La lettre du quatrième dimanche de l’Avent (le 19 décembre 1943) nous transmet des réflexions intimement unies au culte. Bonhoeffer témoigne encore de sa nostalgie du culte. Il se réfère à la doctrine de la récapitulation (la lettre de la veille parlait de la récupération du passé) qu’il trouve confirmée dans une hymne de Paul Gerhardt[49]. Et Bonhoeffer de continuer à parler des hymnes : il redécouvre le chant « Devant ta crèche prosterné » et il pense à un fragment du O bone Jesu de Schütz où il perçoit aussi « la “restauration” de toute aspiration terrestre[50] ». Cette réflexion conduit Bonhoeffer à penser à ses propres funérailles et à indiquer trois cantiques de Schütz qu’il souhaite que l’on chante à cette occasion. On pourrait continuer la cueillette des références à des aspects « religieux » (ou au moins « rituels ») témoignés dans les écrits de Bonhoeffer en prison, seulement pour trouver un Bonhoeffer qui s’ennuie du culte, de la communauté, qui prie le matin et le soir, qui chantonne les Psaumes et d’autres chants liturgiques. On y trouve, donc, un Bonhoeffer « religieux » qui se met à réfléchir à l’enjeu d’un christianisme dans un monde adulte, sans Dieu et sans religion. Dans la lettre du 30 avril 1944 à Eberhard Bethge, on trouve les premières réflexions explicites à cet égard :

La question de savoir ce qu’est le christianisme et qui est vraiment le Christ pour nous aujourd’hui, me préoccupe constamment. Le temps est passé où l’on pouvait tout dire aux hommes par des mots — que ce soit des paroles théologiques ou pieuses —, comme le temps de l’intériorité et de la conscience, c’est-à-dire le temps de la religion en général. Nous allons au-devant d’une époque totalement sans religion […][51].

Consigne 1 — Dans le passage sur Bonhoeffer, recopiez la partie qui s'ouvre sur les mots contenant « La question de » et se ferme sur « sans religion […][51]. », en substituant « foi » à « religion ».
Consigne 2 — Selon le passage sur Bonhoeffer, de quel compositeur sont les trois cantiques qu'il souhaite que l'on chante à ses funérailles ?
Consigne 3 — Prolongez le passage sur Bonhoeffer à partir de sa dernière phrase.

Données —
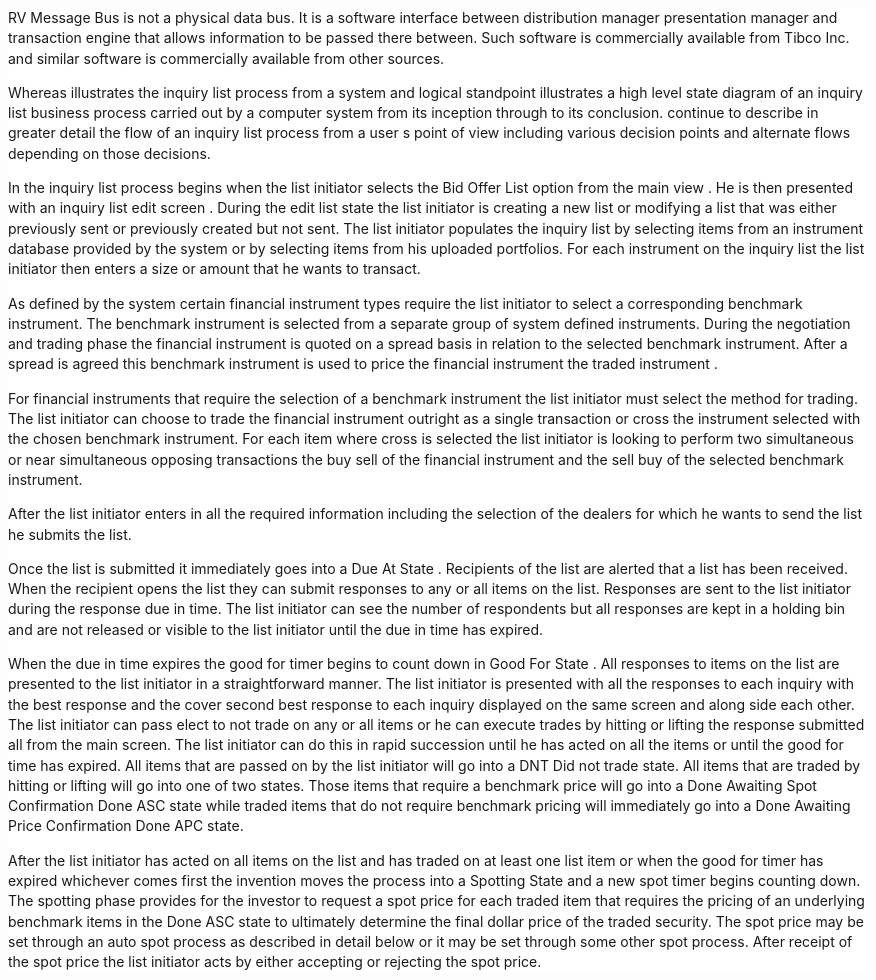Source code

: RV Message Bus is not a physical data bus. It is a software interface between distribution manager presentation manager and transaction engine that allows information to be passed there between. Such software is commercially available from Tibco Inc. and similar software is commercially available from other sources.

Whereas illustrates the inquiry list process from a system and logical standpoint illustrates a high level state diagram of an inquiry list business process carried out by a computer system from its inception through to its conclusion. continue to describe in greater detail the flow of an inquiry list process from a user s point of view including various decision points and alternate flows depending on those decisions.

In the inquiry list process begins when the list initiator selects the Bid Offer List option from the main view . He is then presented with an inquiry list edit screen . During the edit list state the list initiator is creating a new list or modifying a list that was either previously sent or previously created but not sent. The list initiator populates the inquiry list by selecting items from an instrument database provided by the system or by selecting items from his uploaded portfolios. For each instrument on the inquiry list the list initiator then enters a size or amount that he wants to transact.

As defined by the system certain financial instrument types require the list initiator to select a corresponding benchmark instrument. The benchmark instrument is selected from a separate group of system defined instruments. During the negotiation and trading phase the financial instrument is quoted on a spread basis in relation to the selected benchmark instrument. After a spread is agreed this benchmark instrument is used to price the financial instrument the traded instrument .

For financial instruments that require the selection of a benchmark instrument the list initiator must select the method for trading. The list initiator can choose to trade the financial instrument outright as a single transaction or cross the instrument selected with the chosen benchmark instrument. For each item where cross is selected the list initiator is looking to perform two simultaneous or near simultaneous opposing transactions the buy sell of the financial instrument and the sell buy of the selected benchmark instrument.

After the list initiator enters in all the required information including the selection of the dealers for which he wants to send the list he submits the list.

Once the list is submitted it immediately goes into a Due At State . Recipients of the list are alerted that a list has been received. When the recipient opens the list they can submit responses to any or all items on the list. Responses are sent to the list initiator during the response due in time. The list initiator can see the number of respondents but all responses are kept in a holding bin and are not released or visible to the list initiator until the due in time has expired.

When the due in time expires the good for timer begins to count down in Good For State . All responses to items on the list are presented to the list initiator in a straightforward manner. The list initiator is presented with all the responses to each inquiry with the best response and the cover second best response to each inquiry displayed on the same screen and along side each other. The list initiator can pass elect to not trade on any or all items or he can execute trades by hitting or lifting the response submitted all from the main screen. The list initiator can do this in rapid succession until he has acted on all the items or until the good for time has expired. All items that are passed on by the list initiator will go into a DNT Did not trade state. All items that are traded by hitting or lifting will go into one of two states. Those items that require a benchmark price will go into a Done Awaiting Spot Confirmation Done ASC state while traded items that do not require benchmark pricing will immediately go into a Done Awaiting Price Confirmation Done APC state.

After the list initiator has acted on all items on the list and has traded on at least one list item or when the good for timer has expired whichever comes first the invention moves the process into a Spotting State and a new spot timer begins counting down. The spotting phase provides for the investor to request a spot price for each traded item that requires the pricing of an underlying benchmark items in the Done ASC state to ultimately determine the final dollar price of the traded security. The spot price may be set through an auto spot process as described in detail below or it may be set through some other spot process. After receipt of the spot price the list initiator acts by either accepting or rejecting the spot price.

Votre réponse 1 —
La question de savoir ce qu’est le christianisme et qui est vraiment le Christ pour nous aujourd’hui, me préoccupe constamment. Le temps est passé où l’on pouvait tout dire aux hommes par des mots — que ce soit des paroles théologiques ou pieuses —, comme le temps de l’intériorité et de la conscience, c’est-à-dire le temps de la foi en général. Nous allons au-devant d’une époque totalement sans foi […][51].

Votre réponse 2 — De Schütz.

Votre réponse 3 —
Bonhoeffer se demande alors : que signifie cette situation pour le christianisme ? Qu’est-ce qu’un christianisme « non religieux » ?

Les questions auxquelles il faut répondre seraient celles-ci : que signifient une Église, une communauté, une prédication, une liturgie, une vie chrétienne, dans un monde sans religion ? Comment parler de Dieu — sans [faire appel à la] religion, c’est-à-dire sans le donné préalable et contingent de la métaphysique, de l’intériorité, etc. ? Comment parler (ou peut-être ne peut-on plus en « parler » comme jusqu’ici ?) de Dieu « de façon séculière » ? Comment être des chrétiens « sans religion — séculiers » ? […][52].

Et lui d’insister, pensant à la prière et au culte : « Que signifient la prière et le culte dans un monde sans religion[53] ? » La lettre de Bethge du 3 juin 1944 est d’une grande importance pour cet enjeu. Il écrit :

En dehors du besoin de vérité et de miséricorde, l’autre besoin, au moins aussi fort, des êtres humains, surtout des gens éduqués, pour un espace, que le monde actuel n’offre pas, pour la prise de distance, la réflexion, le refuge dans le silence et dans l’action cultuelle […] partout vers le catholicisme qui, en plus de ce culte offert de manière insurpassable, s’est révélé toujours plus comme refuge du premier besoin. Ici, dans le catholicisme, il semble que l’on n’ait pas abandonné tout espace[54].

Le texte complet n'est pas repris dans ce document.